Depuis janvier 2011, trois étapes de chantier et dix semaines de répétitions plus tard, levé de rideau sur la nouvelle création de la Compagnie Théâtre Inutile mercredi 2 octobre 2013 à la Maison de la Culture d’Amiens. Poursuivant le compagnonnage avec l’auteur Kossi Efoui, le metteur en scène Nicolas Saelens dévoilera d’ici quelques jours le fruit d’un long travail de recherche sur la fabrique du regard et la place du corps dans l’histoire des divertissements.
Il a traversé l’Histoire sous mille noms. Il a traversé les temps de divertissements virils où l’on a ri de le voir caché, de le voir traqué, de le voir exposé. Dans d’autres vies antérieures, il fut appelé « wildermann », sauvage, homme des bois, homme des prairies, sorcière, Annamite de type siamois ou type fondamental, qui croit aux démons, aux ogres, aux sirènes, aux amulettes, aux philtres, aux devins. Il n’a pas de couleur précise, pas d’origine précise, pas de sexe précis, pas de racines précises. Nul spécimen ne fut plus que lui exposé au couteau, à la balle, au feu, à la corde. Pour rire. Il s’appelle L’oiseau. Il a mille vies. Il a connu mille morts à travers les siècles. Ce soir, cinq histrions vont le ressusciter sous nos yeux pour une performance unique.
Kossi Efoui, Avertissement au texte En guise de divertissement.
Un chant s’élève du plateau comme un signe de la rémanence du corps. Il annonce la résurgence de l’Oiseau, escorté par cinq histrions qui détiennent les fils d’une fable construite comme un rituel. La compagnie Théâtre Inutile, en compagnonnage avec Kossi Efoui, prolonge poursuit une des idées directrices de ses créations en interrogeant notre rapport social au corps de l’Autre et en sondant les processus d’exclusion. L’Oiseau rappelle les multiples figurent qui apparaissaient dans L’Orateur mais son retour nous ramène aussi au cur du spectacle Oublie ! dans lequel L’Enfant avait pour mission de rassembler les pièces de l’instrument qui permettrait au monde des histoires (le monde poétique) de revivre dans le monde des hommes.

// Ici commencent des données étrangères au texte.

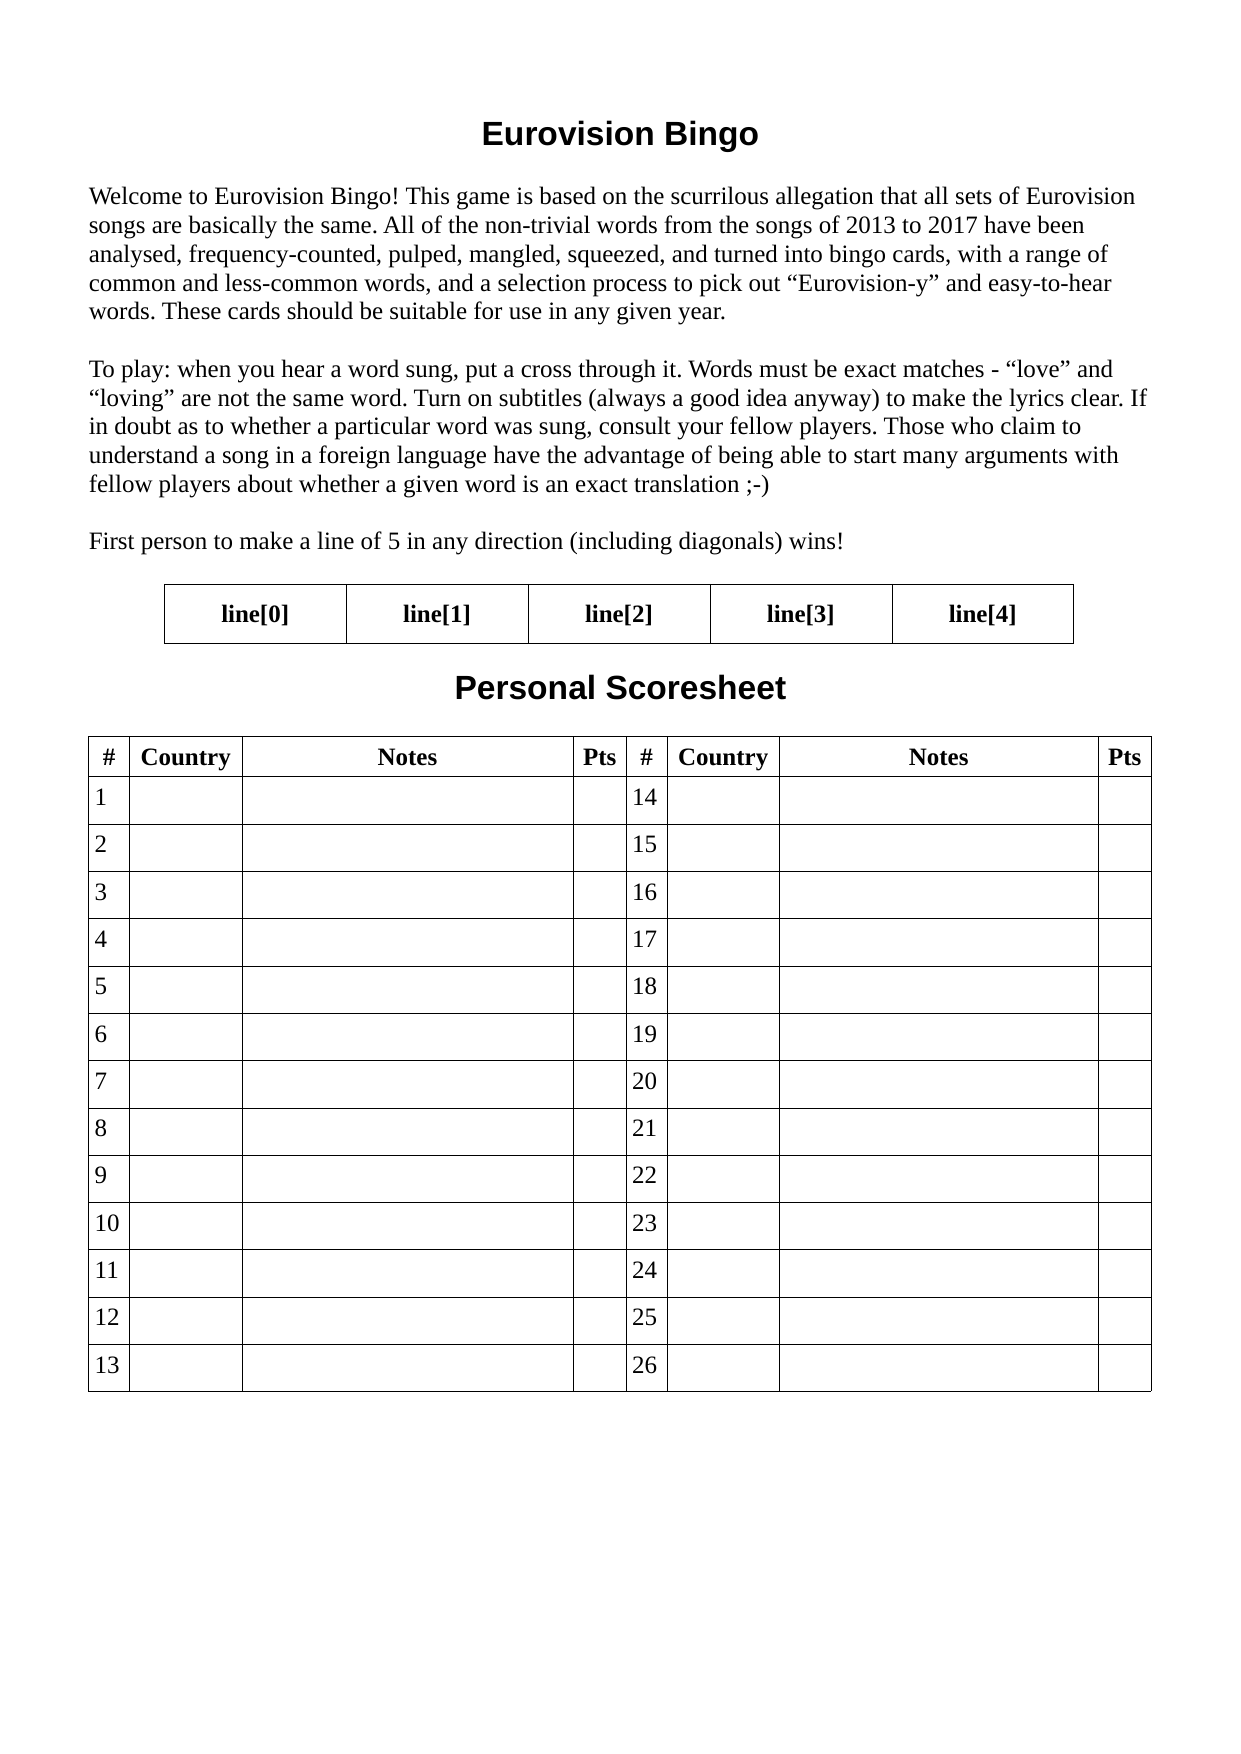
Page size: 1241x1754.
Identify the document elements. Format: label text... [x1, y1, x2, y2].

À nouveau, le monde des hommes semble s’être perdu et avoir oublié « la parole des visions » considérée comme « tordue » bien qu’étant la part de poésie nécessaire à la survie sociale. Dès lors, aucune rencontre avec l’Altérité n’est possible, elle est même vivement refrénée et le conditionnement dont nous sommes victimes nous conduit naturellement à exclure tout individu considéré comme « différent » en regard de la norme. C’est ce qui est arrivé à L’Oiseau, grand mannequin en décrépitude qui tente de faire son retour dans le monde des Hommes malgré les mauvais traitements qu’il ait déjà supporté. Les scénettes proposées par les histrions s’enchaînent et nous assistons à la mise en place d’un rituel visant à faire revivre l’Oiseau, symbole de l’esprit libre et affranchi des discours normatifs qui assignent les êtres/corps dans l’espace social. Il actualise et est le grand témoin d’une Histoire des violences et des mauvais traitements infligés aux corps dans l’espace public mais il représente aussi tous ceux qui ont été un jour marginalisé à cause de leur sexe, de leur race, d’une infirmité ou d’un comportement jugé « anormal »

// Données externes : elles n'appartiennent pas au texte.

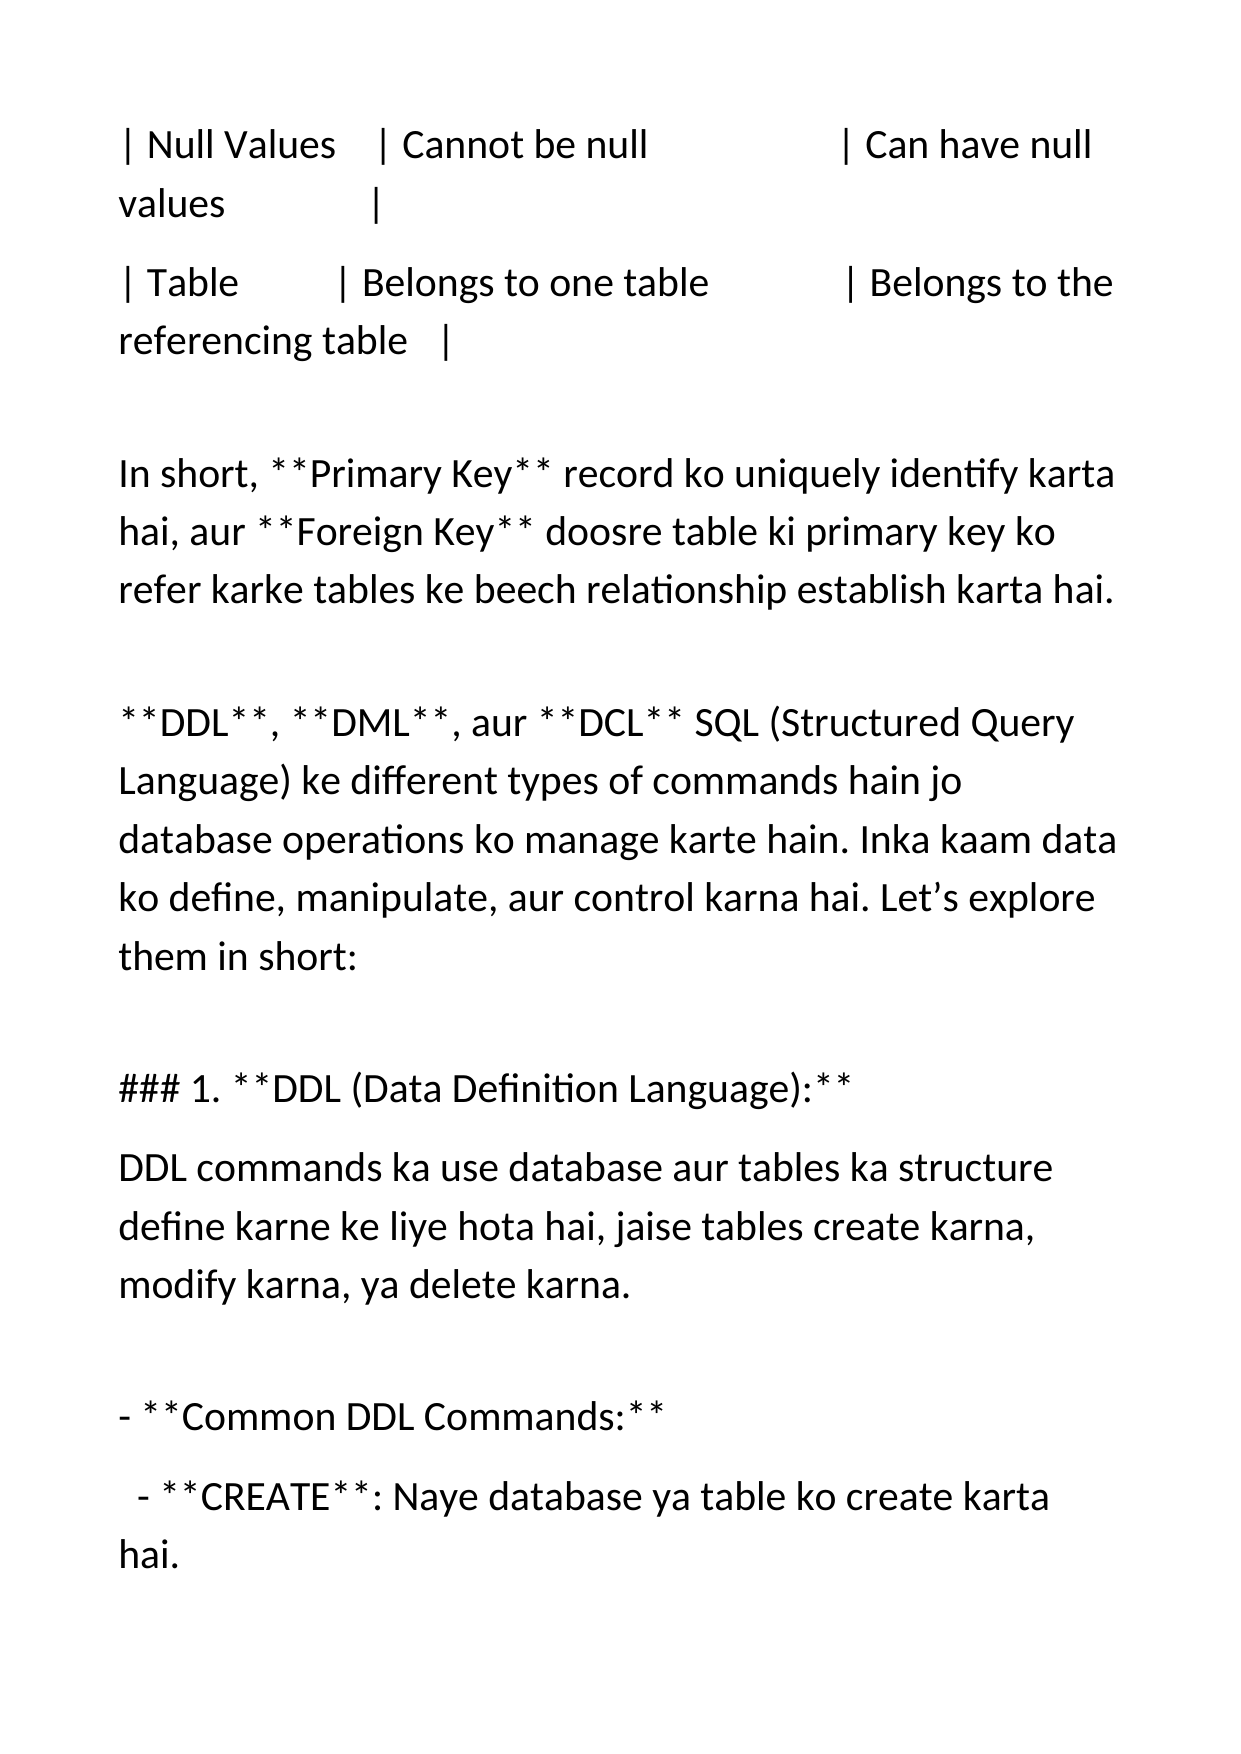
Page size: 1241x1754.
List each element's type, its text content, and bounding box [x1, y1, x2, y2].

text - **CREATE**: Naye database ya table ko create karta hai. [118, 1469, 1122, 1579]
text - **Common DDL Commands:** [118, 1390, 1122, 1441]
text **DDL**, **DML**, aur **DCL** SQL (Structured Query Language) ke different types of commands hain jo database operations ko manage karte hain. Inka kaam data ko define, manipulate, aur control karna hai. Let’s explore them in short: [118, 696, 1122, 980]
text | Null Values | Cannot be null | Can have null values | [118, 118, 1122, 227]
text DDL commands ka use database aur tables ka structure define karne ke liye hota hai, jaise tables create karna, modify karna, ya delete karna. [118, 1141, 1122, 1309]
text | Table | Belongs to one table | Belongs to the referencing table | [118, 256, 1122, 365]
text ### 1. **DDL (Data Definition Language):** [118, 1062, 1122, 1113]
text In short, **Primary Key** record ko uniquely identify karta hai, aur **Foreign Key** doosre table ki primary key ko refer karke tables ke beech relationship establish karta hai. [118, 447, 1122, 614]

Grâce à l’impressionnant travail du plasticien Norbert Choquet, L’Oiseau est une marionnette de taille humaine qui se déploie sous plusieurs formes en reprenant fidèlement les schémas articulatoires du corps humain. Cette qualité organique, sans pour autant donner dans l’hyperréalisme, permet de nombreux glissements interrogeant la nature du corps et sa vie sous différents états ainsi que les relations que nous pouvons entretenir avec la matière. La frontière entre l’animé et l’inanimé est ici volontairement floutée et mise en parallèle des codes physiques et moraux qui régissent les sociétés contemporaines. C’est également le rapport entre les comédiens (Simon Romuald Abbé, André Antébi, Ludovic Darras, François Essindi, Eric Goulouzelle) et ce mannequin qu’ils manipulent, sous la direction de Javier Swedzky, qui permet au spectateur de se sentir aussi impliqué voire parfois parti prenant d’un voyeurisme public pourtant inconscient.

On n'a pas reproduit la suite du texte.